Data:
----------------------------------------

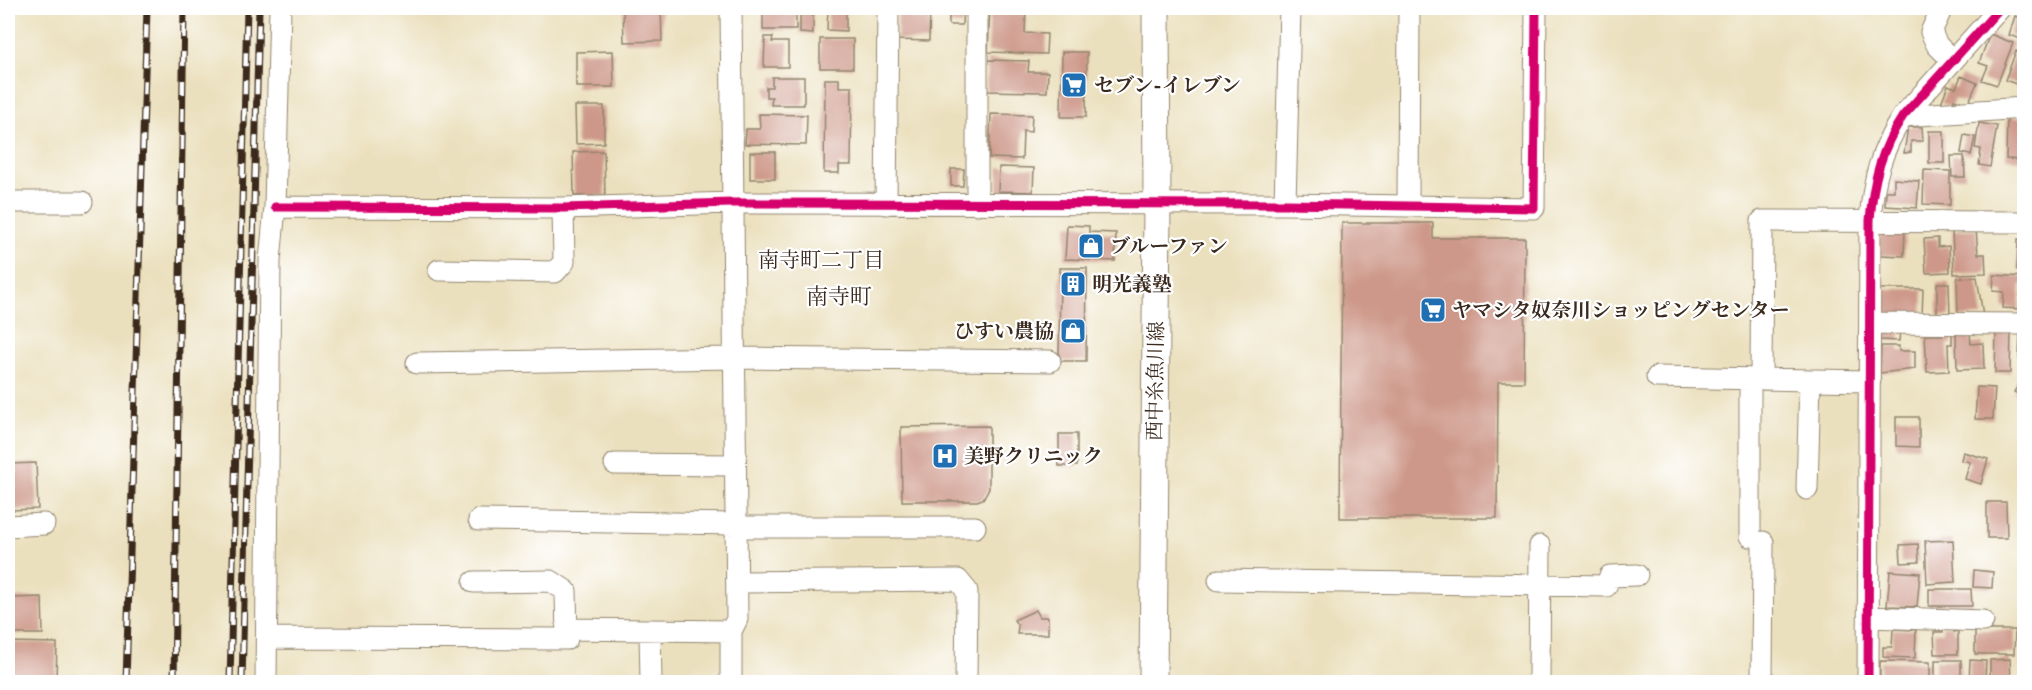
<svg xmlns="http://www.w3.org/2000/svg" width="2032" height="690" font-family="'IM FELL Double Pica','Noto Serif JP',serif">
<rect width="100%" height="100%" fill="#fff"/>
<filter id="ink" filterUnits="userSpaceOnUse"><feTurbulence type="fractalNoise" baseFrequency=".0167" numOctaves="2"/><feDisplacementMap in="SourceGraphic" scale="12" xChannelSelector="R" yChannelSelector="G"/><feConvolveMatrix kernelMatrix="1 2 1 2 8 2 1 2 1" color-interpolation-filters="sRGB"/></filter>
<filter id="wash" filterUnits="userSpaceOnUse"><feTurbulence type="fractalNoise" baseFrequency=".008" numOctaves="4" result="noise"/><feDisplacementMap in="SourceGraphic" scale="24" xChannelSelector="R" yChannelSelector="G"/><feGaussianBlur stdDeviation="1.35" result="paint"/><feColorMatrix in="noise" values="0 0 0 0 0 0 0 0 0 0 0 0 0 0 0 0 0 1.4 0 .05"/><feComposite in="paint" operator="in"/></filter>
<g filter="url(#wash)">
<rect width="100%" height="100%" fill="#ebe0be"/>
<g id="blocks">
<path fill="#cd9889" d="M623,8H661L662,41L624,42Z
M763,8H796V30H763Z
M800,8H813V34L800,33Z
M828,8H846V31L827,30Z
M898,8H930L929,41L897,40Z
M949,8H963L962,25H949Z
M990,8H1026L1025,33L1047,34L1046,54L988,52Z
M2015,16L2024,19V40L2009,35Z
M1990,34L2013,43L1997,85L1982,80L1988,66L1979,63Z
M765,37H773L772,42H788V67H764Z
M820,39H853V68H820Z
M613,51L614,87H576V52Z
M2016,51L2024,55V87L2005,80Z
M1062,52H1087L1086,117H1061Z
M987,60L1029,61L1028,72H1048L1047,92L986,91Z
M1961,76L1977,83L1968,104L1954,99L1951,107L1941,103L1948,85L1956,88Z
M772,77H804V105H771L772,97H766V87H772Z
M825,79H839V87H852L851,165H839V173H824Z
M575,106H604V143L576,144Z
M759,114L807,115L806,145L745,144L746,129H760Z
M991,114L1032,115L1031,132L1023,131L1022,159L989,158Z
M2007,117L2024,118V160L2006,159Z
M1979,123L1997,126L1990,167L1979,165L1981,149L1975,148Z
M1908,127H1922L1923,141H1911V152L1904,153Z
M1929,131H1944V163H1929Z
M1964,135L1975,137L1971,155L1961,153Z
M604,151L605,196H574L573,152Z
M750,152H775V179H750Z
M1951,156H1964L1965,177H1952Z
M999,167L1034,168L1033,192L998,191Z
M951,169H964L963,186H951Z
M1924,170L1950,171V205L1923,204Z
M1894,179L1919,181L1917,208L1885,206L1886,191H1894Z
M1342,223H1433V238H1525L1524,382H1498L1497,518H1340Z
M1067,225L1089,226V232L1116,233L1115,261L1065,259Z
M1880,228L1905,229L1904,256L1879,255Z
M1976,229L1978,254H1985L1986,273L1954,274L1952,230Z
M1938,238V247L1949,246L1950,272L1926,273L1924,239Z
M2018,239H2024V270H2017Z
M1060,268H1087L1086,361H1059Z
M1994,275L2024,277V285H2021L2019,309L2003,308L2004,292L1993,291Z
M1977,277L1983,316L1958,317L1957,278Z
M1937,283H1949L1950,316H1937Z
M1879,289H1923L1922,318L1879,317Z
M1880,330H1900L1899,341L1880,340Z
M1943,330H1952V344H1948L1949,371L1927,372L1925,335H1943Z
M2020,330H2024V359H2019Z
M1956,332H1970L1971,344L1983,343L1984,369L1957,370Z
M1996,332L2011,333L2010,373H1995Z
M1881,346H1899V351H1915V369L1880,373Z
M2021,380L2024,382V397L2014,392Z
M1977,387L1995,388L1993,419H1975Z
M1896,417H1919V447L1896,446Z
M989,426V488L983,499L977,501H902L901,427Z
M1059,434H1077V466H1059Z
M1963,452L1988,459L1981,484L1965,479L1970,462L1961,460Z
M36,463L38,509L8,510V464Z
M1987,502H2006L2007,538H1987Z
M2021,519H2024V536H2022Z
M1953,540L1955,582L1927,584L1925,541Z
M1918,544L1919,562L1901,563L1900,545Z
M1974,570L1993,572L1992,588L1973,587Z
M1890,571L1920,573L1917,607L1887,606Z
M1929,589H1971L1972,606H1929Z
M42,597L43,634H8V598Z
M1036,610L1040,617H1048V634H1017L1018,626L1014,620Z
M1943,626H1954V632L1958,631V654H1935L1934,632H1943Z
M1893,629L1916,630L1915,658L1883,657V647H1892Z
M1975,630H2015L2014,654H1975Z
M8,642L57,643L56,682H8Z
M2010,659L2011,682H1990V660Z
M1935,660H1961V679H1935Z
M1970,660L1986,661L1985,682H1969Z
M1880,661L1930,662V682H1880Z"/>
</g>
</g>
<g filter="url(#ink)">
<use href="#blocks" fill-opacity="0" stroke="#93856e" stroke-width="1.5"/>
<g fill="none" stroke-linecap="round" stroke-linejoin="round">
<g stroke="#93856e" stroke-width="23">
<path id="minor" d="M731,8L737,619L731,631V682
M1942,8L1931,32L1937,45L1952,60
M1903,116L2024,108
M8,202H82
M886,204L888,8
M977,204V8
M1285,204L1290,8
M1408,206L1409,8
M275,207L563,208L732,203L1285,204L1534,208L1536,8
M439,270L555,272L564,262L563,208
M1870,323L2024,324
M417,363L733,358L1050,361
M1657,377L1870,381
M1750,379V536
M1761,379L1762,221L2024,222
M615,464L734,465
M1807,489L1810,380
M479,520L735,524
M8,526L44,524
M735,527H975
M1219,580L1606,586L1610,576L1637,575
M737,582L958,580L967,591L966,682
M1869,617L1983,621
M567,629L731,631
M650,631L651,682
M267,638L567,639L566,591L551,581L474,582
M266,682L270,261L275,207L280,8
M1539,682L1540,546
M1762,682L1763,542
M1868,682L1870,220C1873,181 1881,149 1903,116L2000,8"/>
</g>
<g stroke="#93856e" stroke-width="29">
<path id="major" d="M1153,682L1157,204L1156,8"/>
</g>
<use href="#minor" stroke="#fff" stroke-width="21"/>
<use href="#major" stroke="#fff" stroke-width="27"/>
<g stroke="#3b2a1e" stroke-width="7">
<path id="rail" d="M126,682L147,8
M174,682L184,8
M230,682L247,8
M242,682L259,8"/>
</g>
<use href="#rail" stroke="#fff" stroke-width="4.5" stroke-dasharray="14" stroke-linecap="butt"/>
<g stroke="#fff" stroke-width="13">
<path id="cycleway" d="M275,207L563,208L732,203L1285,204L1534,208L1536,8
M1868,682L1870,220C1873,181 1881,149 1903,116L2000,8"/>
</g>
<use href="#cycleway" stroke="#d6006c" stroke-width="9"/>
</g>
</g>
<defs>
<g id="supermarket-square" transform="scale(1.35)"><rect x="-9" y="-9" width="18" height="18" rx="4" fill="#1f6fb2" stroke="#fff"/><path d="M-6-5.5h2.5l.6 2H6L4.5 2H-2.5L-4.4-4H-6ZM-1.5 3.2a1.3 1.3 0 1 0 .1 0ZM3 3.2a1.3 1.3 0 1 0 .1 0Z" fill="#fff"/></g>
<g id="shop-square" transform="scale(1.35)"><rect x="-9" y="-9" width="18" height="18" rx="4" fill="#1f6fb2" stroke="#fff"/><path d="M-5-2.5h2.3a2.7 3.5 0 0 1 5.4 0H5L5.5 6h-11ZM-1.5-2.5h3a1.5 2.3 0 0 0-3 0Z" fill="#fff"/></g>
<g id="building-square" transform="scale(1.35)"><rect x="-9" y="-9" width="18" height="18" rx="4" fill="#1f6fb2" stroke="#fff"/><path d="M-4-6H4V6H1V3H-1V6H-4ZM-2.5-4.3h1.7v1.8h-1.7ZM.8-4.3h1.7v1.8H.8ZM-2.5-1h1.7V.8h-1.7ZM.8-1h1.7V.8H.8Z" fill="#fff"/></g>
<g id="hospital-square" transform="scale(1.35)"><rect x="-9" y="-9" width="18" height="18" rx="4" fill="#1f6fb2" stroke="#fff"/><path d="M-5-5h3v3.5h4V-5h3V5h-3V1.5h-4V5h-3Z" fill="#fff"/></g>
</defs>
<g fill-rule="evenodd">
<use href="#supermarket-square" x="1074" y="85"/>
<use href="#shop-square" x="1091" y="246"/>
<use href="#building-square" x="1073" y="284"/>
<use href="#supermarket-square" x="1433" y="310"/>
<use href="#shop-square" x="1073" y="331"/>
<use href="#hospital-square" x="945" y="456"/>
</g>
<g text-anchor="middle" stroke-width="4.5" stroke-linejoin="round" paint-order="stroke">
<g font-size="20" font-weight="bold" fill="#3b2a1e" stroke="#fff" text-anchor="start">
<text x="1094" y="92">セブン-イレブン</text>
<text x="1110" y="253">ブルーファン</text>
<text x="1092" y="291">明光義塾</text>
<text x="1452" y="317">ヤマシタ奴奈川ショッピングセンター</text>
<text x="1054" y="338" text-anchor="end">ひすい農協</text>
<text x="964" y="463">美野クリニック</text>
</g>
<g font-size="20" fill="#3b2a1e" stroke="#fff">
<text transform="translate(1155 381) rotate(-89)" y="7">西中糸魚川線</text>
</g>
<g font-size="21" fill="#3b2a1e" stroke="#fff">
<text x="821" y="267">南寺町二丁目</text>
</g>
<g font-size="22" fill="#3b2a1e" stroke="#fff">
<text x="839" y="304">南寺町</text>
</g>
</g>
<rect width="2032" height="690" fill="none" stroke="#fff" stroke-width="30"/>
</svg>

----------------------------------------

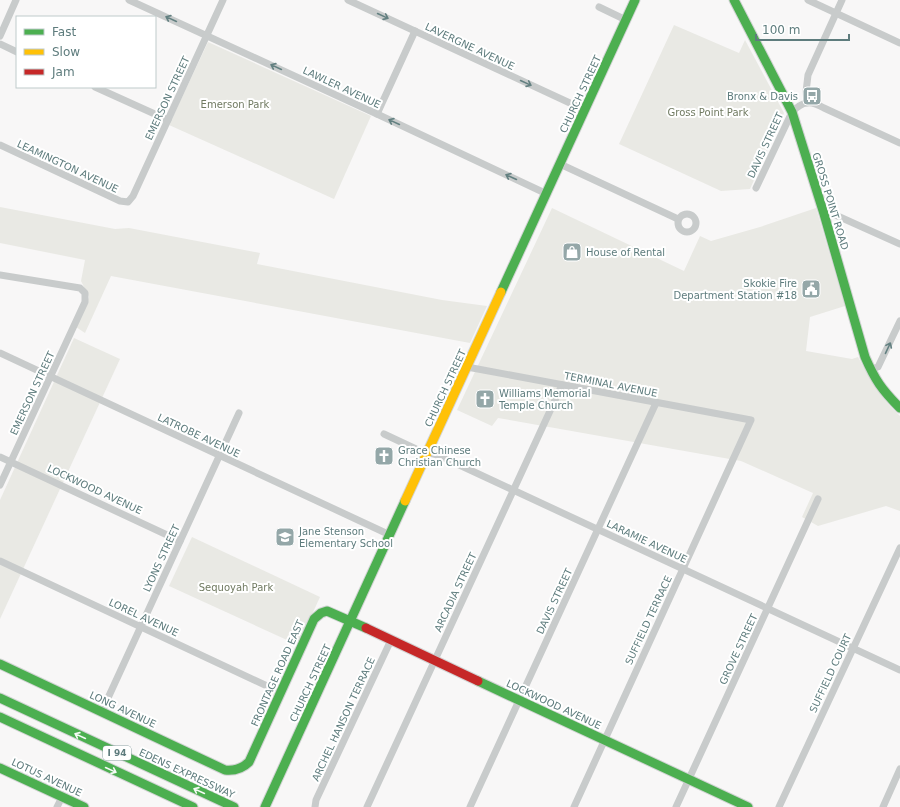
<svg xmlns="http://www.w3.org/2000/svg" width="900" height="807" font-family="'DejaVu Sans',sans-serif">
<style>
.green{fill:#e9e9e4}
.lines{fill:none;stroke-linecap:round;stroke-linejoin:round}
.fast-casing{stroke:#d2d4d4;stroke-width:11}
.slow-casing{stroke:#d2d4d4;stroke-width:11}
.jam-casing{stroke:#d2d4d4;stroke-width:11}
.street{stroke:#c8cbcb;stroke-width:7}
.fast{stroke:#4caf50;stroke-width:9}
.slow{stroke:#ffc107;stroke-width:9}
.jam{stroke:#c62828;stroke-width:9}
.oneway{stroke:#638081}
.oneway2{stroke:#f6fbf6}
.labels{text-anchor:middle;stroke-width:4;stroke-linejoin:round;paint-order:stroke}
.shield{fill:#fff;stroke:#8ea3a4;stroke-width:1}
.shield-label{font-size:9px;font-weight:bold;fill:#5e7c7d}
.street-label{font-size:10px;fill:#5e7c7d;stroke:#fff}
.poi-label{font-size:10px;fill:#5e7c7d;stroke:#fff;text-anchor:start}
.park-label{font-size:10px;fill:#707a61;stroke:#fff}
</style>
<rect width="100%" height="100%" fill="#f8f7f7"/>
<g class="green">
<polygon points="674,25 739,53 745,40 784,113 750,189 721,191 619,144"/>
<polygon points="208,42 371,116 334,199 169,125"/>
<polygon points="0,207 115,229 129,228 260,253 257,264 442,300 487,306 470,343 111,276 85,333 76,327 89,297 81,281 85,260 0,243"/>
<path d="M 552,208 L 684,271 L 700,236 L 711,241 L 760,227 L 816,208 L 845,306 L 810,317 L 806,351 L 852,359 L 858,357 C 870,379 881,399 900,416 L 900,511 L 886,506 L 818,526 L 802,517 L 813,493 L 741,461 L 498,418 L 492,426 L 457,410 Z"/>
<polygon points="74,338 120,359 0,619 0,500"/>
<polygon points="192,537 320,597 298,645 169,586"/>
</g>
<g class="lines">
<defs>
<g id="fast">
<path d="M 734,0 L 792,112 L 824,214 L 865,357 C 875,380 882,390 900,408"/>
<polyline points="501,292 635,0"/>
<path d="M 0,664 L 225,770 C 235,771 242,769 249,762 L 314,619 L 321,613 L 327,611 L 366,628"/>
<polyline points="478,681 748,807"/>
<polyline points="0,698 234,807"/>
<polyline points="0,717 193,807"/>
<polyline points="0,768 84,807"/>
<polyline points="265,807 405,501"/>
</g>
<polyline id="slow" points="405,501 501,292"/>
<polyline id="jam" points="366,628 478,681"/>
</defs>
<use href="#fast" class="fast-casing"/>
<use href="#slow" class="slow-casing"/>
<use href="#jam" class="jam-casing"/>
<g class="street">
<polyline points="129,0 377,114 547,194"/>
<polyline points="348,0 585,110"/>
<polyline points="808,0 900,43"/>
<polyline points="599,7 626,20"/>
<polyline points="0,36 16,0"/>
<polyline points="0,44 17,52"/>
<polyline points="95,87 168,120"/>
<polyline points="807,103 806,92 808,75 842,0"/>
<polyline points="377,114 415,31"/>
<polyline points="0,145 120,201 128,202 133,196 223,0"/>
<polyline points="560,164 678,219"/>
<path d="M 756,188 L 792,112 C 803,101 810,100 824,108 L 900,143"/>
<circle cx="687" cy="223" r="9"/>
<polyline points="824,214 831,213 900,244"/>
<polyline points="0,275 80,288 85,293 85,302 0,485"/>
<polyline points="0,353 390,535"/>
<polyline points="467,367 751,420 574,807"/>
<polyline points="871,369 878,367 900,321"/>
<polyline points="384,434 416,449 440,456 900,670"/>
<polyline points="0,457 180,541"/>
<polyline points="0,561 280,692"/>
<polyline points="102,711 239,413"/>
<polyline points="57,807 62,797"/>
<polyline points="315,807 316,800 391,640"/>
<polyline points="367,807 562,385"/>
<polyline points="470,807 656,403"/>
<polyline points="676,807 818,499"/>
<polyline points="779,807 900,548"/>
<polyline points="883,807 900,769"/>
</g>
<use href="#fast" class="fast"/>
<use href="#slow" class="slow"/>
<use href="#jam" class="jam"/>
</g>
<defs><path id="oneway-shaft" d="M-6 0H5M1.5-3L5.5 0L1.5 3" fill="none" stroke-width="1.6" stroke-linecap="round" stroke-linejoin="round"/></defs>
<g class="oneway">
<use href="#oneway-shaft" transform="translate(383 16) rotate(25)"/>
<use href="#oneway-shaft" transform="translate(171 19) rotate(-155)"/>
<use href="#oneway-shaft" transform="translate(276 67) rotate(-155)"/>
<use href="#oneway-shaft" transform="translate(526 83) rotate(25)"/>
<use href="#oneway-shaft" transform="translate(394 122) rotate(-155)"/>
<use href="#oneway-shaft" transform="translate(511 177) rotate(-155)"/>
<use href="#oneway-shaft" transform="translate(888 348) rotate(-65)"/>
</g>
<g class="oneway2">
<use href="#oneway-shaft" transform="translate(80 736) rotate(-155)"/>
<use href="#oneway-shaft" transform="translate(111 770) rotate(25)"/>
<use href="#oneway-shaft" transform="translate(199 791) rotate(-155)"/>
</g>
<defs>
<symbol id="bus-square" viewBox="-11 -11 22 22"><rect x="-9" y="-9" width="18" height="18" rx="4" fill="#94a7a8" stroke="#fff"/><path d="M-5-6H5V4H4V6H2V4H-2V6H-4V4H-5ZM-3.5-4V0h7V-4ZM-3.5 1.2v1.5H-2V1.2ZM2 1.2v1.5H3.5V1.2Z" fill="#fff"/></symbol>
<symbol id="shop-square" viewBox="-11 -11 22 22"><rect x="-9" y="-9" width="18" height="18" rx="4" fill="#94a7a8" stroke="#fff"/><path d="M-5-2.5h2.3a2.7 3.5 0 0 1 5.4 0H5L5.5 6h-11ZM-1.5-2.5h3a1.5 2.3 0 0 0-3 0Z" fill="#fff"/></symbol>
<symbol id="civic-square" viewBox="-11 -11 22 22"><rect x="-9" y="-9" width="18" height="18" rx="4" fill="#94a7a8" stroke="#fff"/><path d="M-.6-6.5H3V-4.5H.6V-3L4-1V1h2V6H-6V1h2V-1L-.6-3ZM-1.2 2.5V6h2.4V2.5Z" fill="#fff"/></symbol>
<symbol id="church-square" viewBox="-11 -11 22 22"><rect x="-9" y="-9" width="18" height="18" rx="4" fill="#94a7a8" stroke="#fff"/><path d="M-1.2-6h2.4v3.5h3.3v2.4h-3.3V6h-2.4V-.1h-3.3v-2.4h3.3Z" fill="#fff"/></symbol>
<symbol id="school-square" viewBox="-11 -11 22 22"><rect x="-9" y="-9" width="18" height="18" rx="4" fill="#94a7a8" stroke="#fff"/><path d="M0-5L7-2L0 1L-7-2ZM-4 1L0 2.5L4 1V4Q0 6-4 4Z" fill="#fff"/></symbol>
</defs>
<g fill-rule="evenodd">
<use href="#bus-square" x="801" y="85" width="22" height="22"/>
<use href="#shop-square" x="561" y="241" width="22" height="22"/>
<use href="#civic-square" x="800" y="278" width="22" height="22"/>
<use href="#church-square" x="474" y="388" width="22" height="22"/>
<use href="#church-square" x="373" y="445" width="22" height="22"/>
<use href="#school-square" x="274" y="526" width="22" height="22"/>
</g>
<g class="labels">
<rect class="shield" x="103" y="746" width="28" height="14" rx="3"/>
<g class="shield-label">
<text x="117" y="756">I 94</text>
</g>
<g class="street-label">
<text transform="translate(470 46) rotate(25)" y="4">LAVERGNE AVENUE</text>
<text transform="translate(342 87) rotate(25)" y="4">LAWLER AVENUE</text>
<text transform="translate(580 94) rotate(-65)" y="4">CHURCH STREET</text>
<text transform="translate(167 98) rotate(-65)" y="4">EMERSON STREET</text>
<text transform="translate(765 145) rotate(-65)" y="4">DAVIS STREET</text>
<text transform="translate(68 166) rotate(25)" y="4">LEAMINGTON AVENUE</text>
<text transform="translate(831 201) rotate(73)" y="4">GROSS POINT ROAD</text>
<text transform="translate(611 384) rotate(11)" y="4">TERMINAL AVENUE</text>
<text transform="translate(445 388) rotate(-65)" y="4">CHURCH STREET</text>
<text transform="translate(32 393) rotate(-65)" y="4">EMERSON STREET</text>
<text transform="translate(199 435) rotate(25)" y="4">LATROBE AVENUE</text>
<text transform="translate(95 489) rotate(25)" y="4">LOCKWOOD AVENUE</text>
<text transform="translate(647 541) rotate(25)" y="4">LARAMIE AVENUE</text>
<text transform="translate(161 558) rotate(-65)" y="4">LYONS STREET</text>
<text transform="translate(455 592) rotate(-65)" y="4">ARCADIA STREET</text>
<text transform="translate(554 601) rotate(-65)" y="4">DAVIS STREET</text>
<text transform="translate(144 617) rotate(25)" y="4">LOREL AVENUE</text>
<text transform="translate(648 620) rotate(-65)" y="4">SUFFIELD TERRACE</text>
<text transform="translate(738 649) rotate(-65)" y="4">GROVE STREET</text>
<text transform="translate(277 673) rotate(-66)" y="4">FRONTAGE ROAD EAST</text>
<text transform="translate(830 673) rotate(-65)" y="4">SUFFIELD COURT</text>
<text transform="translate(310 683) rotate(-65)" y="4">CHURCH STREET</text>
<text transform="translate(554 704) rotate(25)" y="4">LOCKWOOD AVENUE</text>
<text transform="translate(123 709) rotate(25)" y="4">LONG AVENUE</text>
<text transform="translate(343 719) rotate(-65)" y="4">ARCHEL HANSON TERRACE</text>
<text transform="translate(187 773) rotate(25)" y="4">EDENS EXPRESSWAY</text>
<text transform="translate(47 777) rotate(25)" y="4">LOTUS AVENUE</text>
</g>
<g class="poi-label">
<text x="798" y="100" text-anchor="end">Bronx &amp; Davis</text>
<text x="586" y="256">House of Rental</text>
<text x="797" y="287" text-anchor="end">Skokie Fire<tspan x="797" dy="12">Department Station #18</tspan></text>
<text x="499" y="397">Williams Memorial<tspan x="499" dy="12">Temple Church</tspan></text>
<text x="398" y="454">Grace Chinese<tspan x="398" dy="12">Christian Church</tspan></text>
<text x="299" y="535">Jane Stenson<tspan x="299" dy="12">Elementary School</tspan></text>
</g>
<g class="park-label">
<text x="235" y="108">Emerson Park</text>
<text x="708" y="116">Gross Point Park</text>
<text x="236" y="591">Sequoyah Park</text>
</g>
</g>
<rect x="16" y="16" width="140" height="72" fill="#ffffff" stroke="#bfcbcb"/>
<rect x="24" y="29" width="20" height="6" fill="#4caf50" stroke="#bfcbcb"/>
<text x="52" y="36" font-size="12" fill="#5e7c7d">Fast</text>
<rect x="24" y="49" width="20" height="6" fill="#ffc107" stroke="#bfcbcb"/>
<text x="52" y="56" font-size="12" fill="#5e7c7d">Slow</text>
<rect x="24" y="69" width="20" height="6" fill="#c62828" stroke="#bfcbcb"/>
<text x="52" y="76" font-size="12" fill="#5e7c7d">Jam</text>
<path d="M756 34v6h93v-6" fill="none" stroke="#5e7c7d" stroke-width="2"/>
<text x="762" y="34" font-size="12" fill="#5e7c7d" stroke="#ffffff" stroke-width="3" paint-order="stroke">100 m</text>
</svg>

----------------------------------------

Task to complete: Lines to set down from above: the line with "M1970,660L1986,661L1985,682H1969Z", the line with "M1657,377L1870,381", and every line between, each exactly as written.

Finished task:
M1970,660L1986,661L1985,682H1969Z
M1880,661L1930,662V682H1880Z"/>
</g>
</g>
<g filter="url(#ink)">
<use href="#blocks" fill-opacity="0" stroke="#93856e" stroke-width="1.5"/>
<g fill="none" stroke-linecap="round" stroke-linejoin="round">
<g stroke="#93856e" stroke-width="23">
<path id="minor" d="M731,8L737,619L731,631V682
M1942,8L1931,32L1937,45L1952,60
M1903,116L2024,108
M8,202H82
M886,204L888,8
M977,204V8
M1285,204L1290,8
M1408,206L1409,8
M275,207L563,208L732,203L1285,204L1534,208L1536,8
M439,270L555,272L564,262L563,208
M1870,323L2024,324
M417,363L733,358L1050,361
M1657,377L1870,381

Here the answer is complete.